### Task details
Among the records below, which lines contain the string "LIST"? Report them.

### Hardware project source files
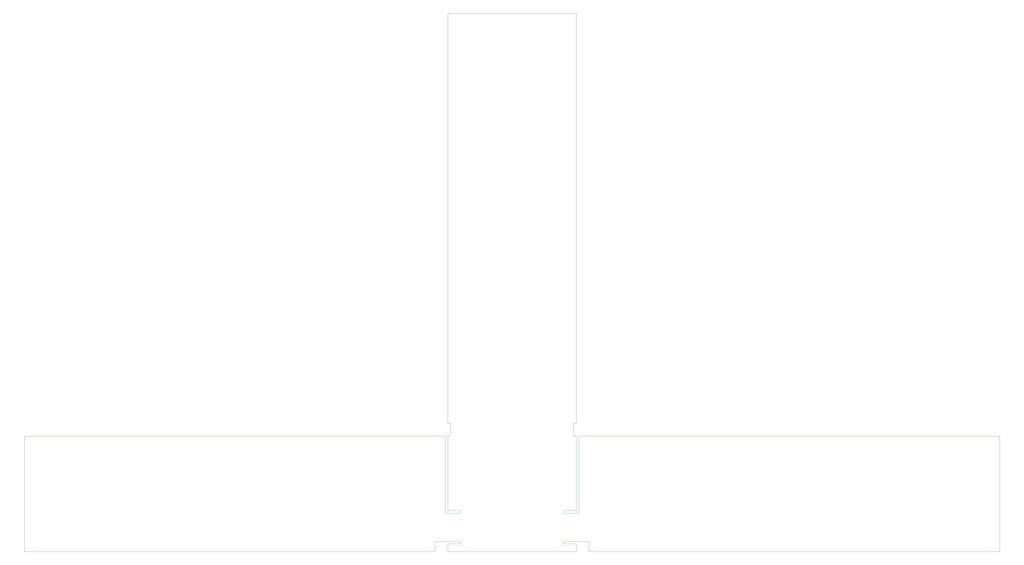
<source format=gbr>
%TF.GenerationSoftware,Altium Limited,Altium Designer,22.5.1 (42)*%
G04 Layer_Color=0*
%FSLAX26Y26*%
%MOIN*%
%TF.SameCoordinates,3C46EB80-FEDE-48F7-A63F-DE7BBD85CC47*%
%TF.FilePolarity,Positive*%
%TF.FileFunction,Profile,NP*%
%TF.Part,Single*%
G01*
G75*
%TA.AperFunction,Profile*%
%ADD155C,0.001000*%
D155*
X590551Y3346457D02*
X6889764Y3346457D01*
Y3503937D01*
X7283465D01*
Y3464567D01*
X7086614D01*
Y3346457D01*
X9055118D01*
Y3464567D01*
X8858268D01*
Y3503937D01*
X9251969D01*
Y3346457D01*
X15551181Y3346457D01*
Y5118110D01*
X9094488D01*
Y3937008D01*
X8858268D01*
Y3976378D01*
X9055118D01*
Y5118110D01*
X9015748D01*
Y5314961D01*
X9055118D01*
Y11614173D01*
X7086614D01*
Y5314961D01*
X7125984D01*
Y5118110D01*
X7086614D01*
Y3976378D01*
X7283465D01*
Y3937008D01*
X7047244D01*
Y5118110D01*
X590551D01*
Y3346457D01*
%TF.MD5,a5e8725c2859dda8870a71bbca81a26a*%
M02*

</source>
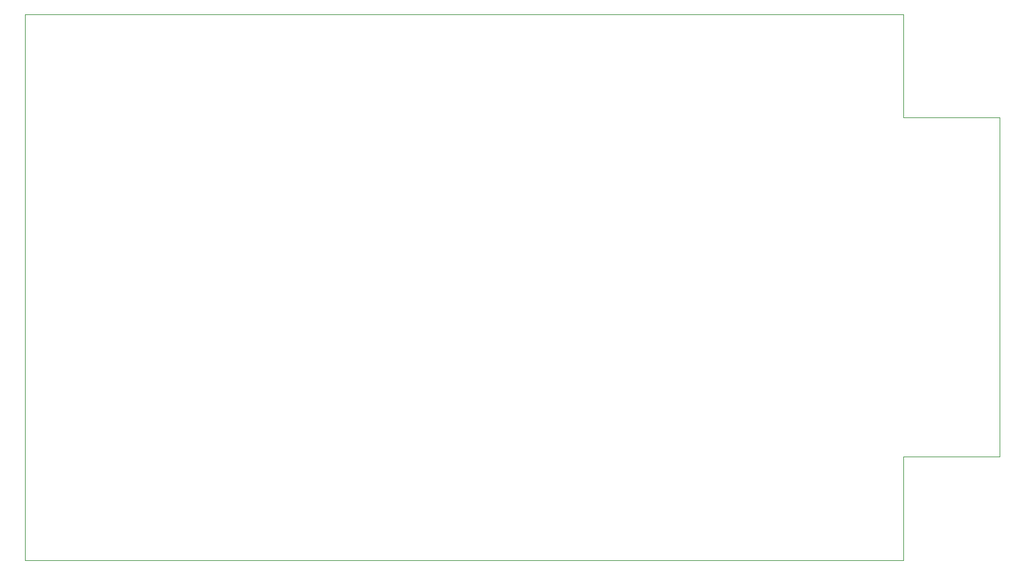
<source format=gbr>
G04 #@! TF.GenerationSoftware,KiCad,Pcbnew,(6.0.0)*
G04 #@! TF.CreationDate,2022-01-05T20:15:47-08:00*
G04 #@! TF.ProjectId,Duo2_Direwolf,44756f32-5f44-4697-9265-776f6c662e6b,rev?*
G04 #@! TF.SameCoordinates,PX2faf080PY8f0d180*
G04 #@! TF.FileFunction,Profile,NP*
%FSLAX46Y46*%
G04 Gerber Fmt 4.6, Leading zero omitted, Abs format (unit mm)*
G04 Created by KiCad (PCBNEW (6.0.0)) date 2022-01-05 20:15:47*
%MOMM*%
%LPD*%
G01*
G04 APERTURE LIST*
G04 #@! TA.AperFunction,Profile*
%ADD10C,0.100000*%
G04 #@! TD*
G04 APERTURE END LIST*
D10*
X132000000Y60000000D02*
X132000000Y14000000D01*
X119000000Y60000000D02*
X132000000Y60000000D01*
X119000000Y60000000D02*
X119000000Y74000000D01*
X119000000Y0D02*
X119000000Y14000000D01*
X132000000Y14000000D02*
X119000000Y14000000D01*
X119000000Y74000000D02*
X0Y74000000D01*
X0Y74000000D02*
X0Y0D01*
X0Y0D02*
X119000000Y0D01*
M02*

</source>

### Solution for this problem
G04 APERTURE LIST*
G04 APERTURE END LIST*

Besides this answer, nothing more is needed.